WORK ITEM
The finished copy should hold every entry exactly as given, and no pictures.

EXERCISE DATA
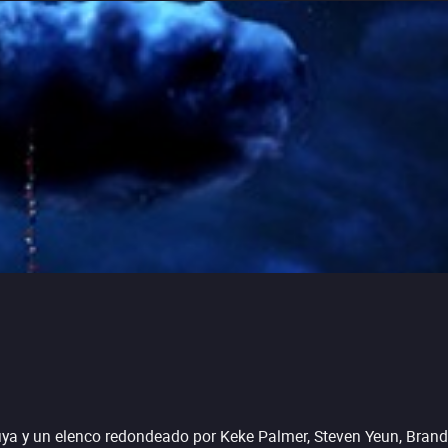
uuya y un elenco redondeado por Keke Palmer, Steven Yeun, Bran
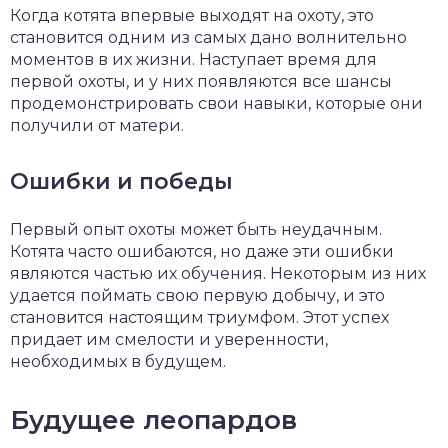
Когда котята впервые выходят на охоту, это
становится одним из самых дано волнительно
моментов в их жизни. Наступает время для
первой охоты, и у них появляются все шансы
продемонстрировать свои навыки, которые они
получили от матери.
Ошибки и победы
Первый опыт охоты может быть неудачным.
Котята часто ошибаются, но даже эти ошибки
являются частью их обучения. Некоторым из них
удается поймать свою первую добычу, и это
становится настоящим триумфом. Этот успех
придает им смелости и уверенности,
необходимых в будущем.
Будущее леопардов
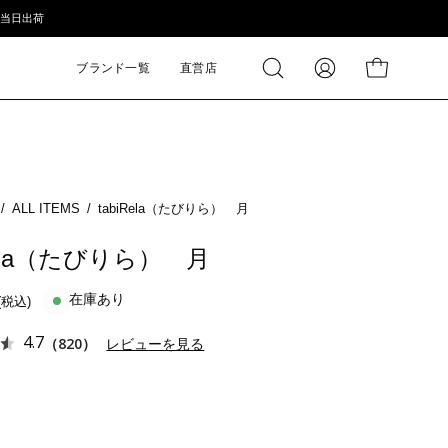
短当⽇出荷
ブランド一覧
直営店
検
MY
カートの中身
索
PAGE
す
る
/
ALL ITEMS
/
tabiRela（たびりら） 月
Rela（たびりら） 月
在庫あり
4.7
（820）
レビューを見る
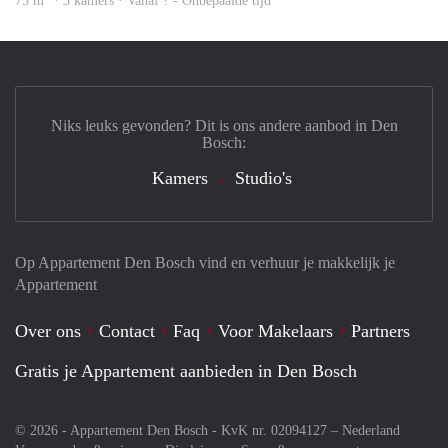
73 m
· 3 kamers · Vanaf ? - Onbepaalde tijd
Niks leuks gevonden? Dit is ons andere aanbod in Den
Bosch:
Kamers
Studio's
Op Appartement Den Bosch vind en verhuur je makkelijk je
Appartement
Over ons
Contact
Faq
Voor Makelaars
Partners
Gratis je Appartement aanbieden in Den Bosch
© 2026 - Appartement Den Bosch - KvK nr. 02094127 –
Nederland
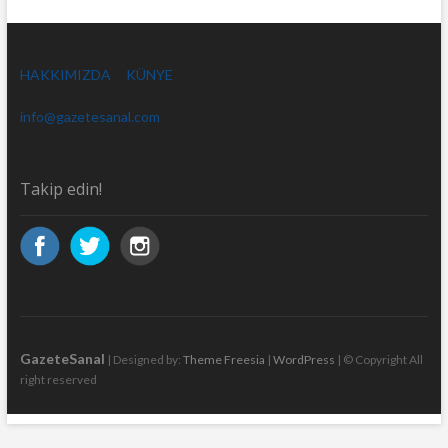
HAKKIMIZDA
KÜNYE
info@gazetesanal.com
Takip edin!
GazeteSanal
| Designed by:
Theme Freesia
|
WordPress
| © Copyright All
right reserved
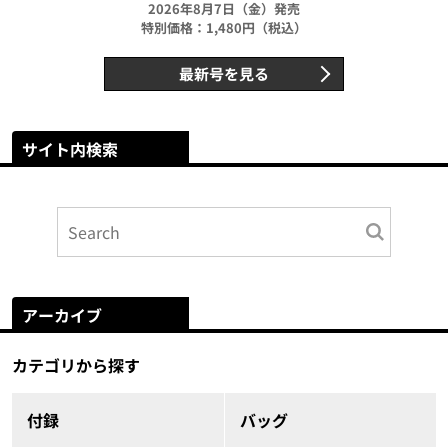
2026年8月7日（金）発売
特別価格：1,480円（税込）
最新号を見る
サイト内検索
アーカイブ
カテゴリから探す
付録
バッグ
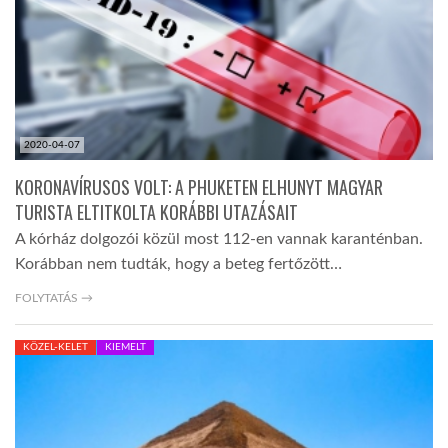
LATIMO.HU
GLOBOBOOK
2020-04-07
KORONAVÍRUSOS VOLT: A PHUKETEN ELHUNYT MAGYAR
TURISTA ELTITKOLTA KORÁBBI UTAZÁSAIT
A kórház dolgozói közül most 112-en vannak karanténban.
Korábban nem tudták, hogy a beteg fertőzött…
FOLYTATÁS →
KÖZEL-KELET
KIEMELT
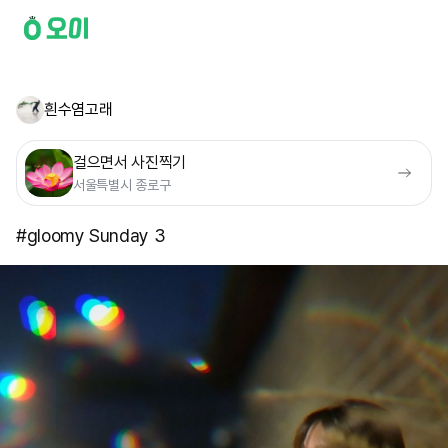
흰수염고래
걸으면서 사진찍기
서울특별시 종로구
#gloomy Sunday 3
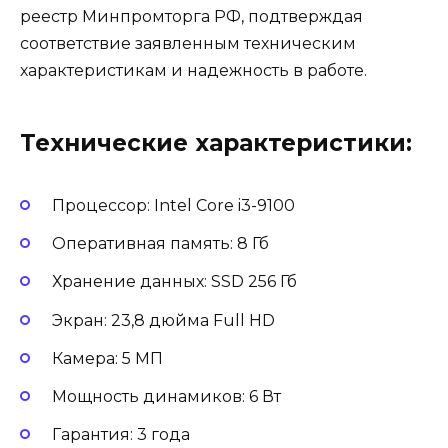
реестр Минпромторга РФ, подтверждая
соответствие заявленным техническим
характеристикам и надежность в работе.
Технические характеристики:
Процессор: Intel Core i3-9100
Оперативная память: 8 Гб
Хранение данных: SSD 256 Гб
Экран: 23,8 дюйма Full HD
Камера: 5 МП
Мощность динамиков: 6 Вт
Гарантия: 3 года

RESPONSE
uuya y un elenco redondeado por Keke Palmer, Steven Yeun, Bran
Когда котята впервые выходят на охоту, это
становится одним из самых дано волнительно
моментов в их жизни. Наступает время для
первой охоты, и у них появляются все шансы
продемонстрировать свои навыки, которые они
получили от матери.
Ошибки и победы
Первый опыт охоты может быть неудачным.
Котята часто ошибаются, но даже эти ошибки
являются частью их обучения. Некоторым из них
удается поймать свою первую добычу, и это
становится настоящим триумфом. Этот успех
придает им смелости и уверенности,
необходимых в будущем.
Будущее леопардов
短当⽇出荷
ブランド一覧
直営店
検
MY
カートの中身
索
PAGE
す
る
/
ALL ITEMS
/
tabiRela（たびりら） 月
Rela（たびりら） 月
在庫あり
4.7
（820）
レビューを見る
73 m
· 3 kamers · Vanaf ? - Onbepaalde tijd
Niks leuks gevonden? Dit is ons andere aanbod in Den
Bosch:
Kamers
Studio's
Op Appartement Den Bosch vind en verhuur je makkelijk je
Appartement
Over ons
Contact
Faq
Voor Makelaars
Partners
Gratis je Appartement aanbieden in Den Bosch
© 2026 - Appartement Den Bosch - KvK nr. 02094127 –
Nederland
HAKKIMIZDA
KÜNYE
info@gazetesanal.com
Takip edin!
GazeteSanal
| Designed by:
Theme Freesia
|
WordPress
| © Copyright All
right reserved
2026年8月7日（金）発売
特別価格：1,480円（税込）
最新号を見る
サイト内検索
アーカイブ
カテゴリから探す
付録
バッグ
LATIMO.HU
GLOBOBOOK
2020-04-07
KORONAVÍRUSOS VOLT: A PHUKETEN ELHUNYT MAGYAR
TURISTA ELTITKOLTA KORÁBBI UTAZÁSAIT
A kórház dolgozói közül most 112-en vannak karanténban.
Korábban nem tudták, hogy a beteg fertőzött…
FOLYTATÁS →
KÖZEL-KELET
KIEMELT
흰수염고래
걸으면서 사진찍기
서울특별시 종로구
#gloomy Sunday 3
реестр Минпромторга РФ, подтверждая
соответствие заявленным техническим
характеристикам и надежность в работе.
Технические характеристики:
Процессор: Intel Core i3-9100
Оперативная память: 8 Гб
Хранение данных: SSD 256 Гб
Экран: 23,8 дюйма Full HD
Камера: 5 МП
Мощность динамиков: 6 Вт
Гарантия: 3 года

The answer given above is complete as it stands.